A lawsuit seeking compensatory and punitive damages was filed today against GNC Franchising, Inc., a subsidiary of General Nutrition Companies, Inc., by New Jersey GNC franchisees and the nationwide GNC Franchisee Association. The primary allegations in the 12-count complaint allege that the franchisees were fraudulently harmed by the company’s misappropriation of the franchisee-advertising fund, imposition of unreasonable and arbitrary "reset fees," and other improprieties.

The plaintiffs commenced the action in the New Jersey Superior Court in New Brunswick, claiming that the money they paid into a GNC-administered advertising fund was misappropriated and used by GNC for corporate purposes instead of paying for additional advertising for GNC franchisees, their stores and their products. The plaintiffs also asserted that so-called "reset fees," which are charged by GNC for the rearrangement of signage, displays and merchandise within the store, are unreasonable given the amount and type of work performed.
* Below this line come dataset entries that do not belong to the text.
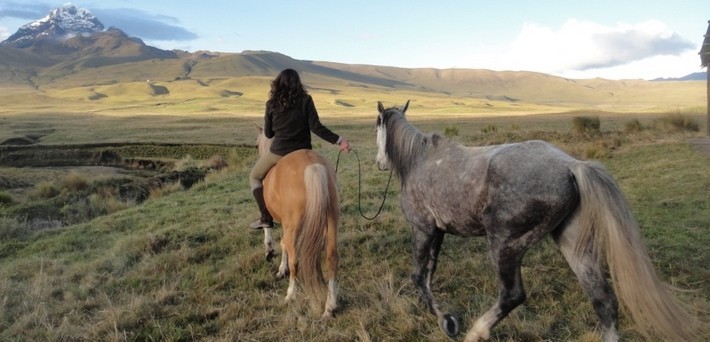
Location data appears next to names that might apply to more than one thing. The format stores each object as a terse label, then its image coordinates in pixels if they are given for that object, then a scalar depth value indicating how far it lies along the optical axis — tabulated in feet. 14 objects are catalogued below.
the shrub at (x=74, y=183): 54.60
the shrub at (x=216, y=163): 72.49
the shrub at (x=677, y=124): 70.40
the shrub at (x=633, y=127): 73.18
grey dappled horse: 11.90
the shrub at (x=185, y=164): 71.34
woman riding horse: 18.35
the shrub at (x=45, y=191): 52.19
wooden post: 68.23
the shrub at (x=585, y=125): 77.42
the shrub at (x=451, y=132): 87.74
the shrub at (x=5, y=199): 45.75
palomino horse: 16.49
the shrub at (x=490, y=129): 87.94
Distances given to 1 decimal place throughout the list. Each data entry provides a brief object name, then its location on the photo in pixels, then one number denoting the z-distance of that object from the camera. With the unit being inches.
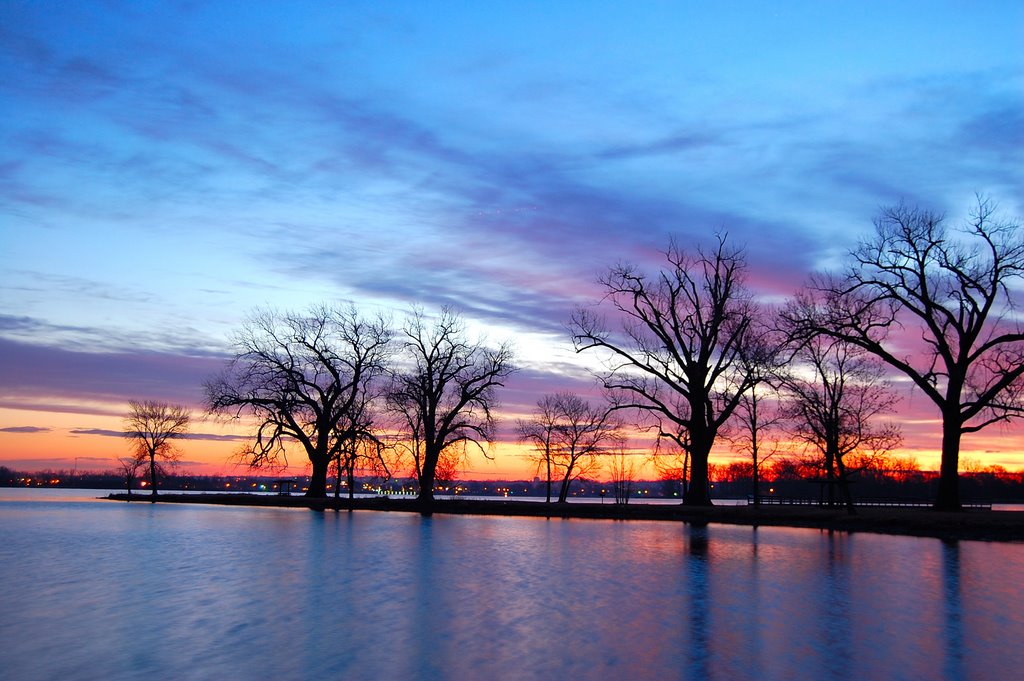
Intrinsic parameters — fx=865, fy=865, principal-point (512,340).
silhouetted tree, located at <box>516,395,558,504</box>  3088.8
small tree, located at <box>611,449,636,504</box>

The suit was brought on behalf of New Jersey residents Richard Sullivan, who lives in Middletown and has franchises in Milltown, Bridgewater, Watchung and Manville; Leslie Quadrel, who has a franchised store in New Brunswick; Scott Tull, Somers Point; and Ronald Miller, whose franchises are in Clinton and Hacketstown. The other plaintiff, the GNC Franchisee Association, Inc., is a national organization that represents more than 350 franchisees throughout the continental United States.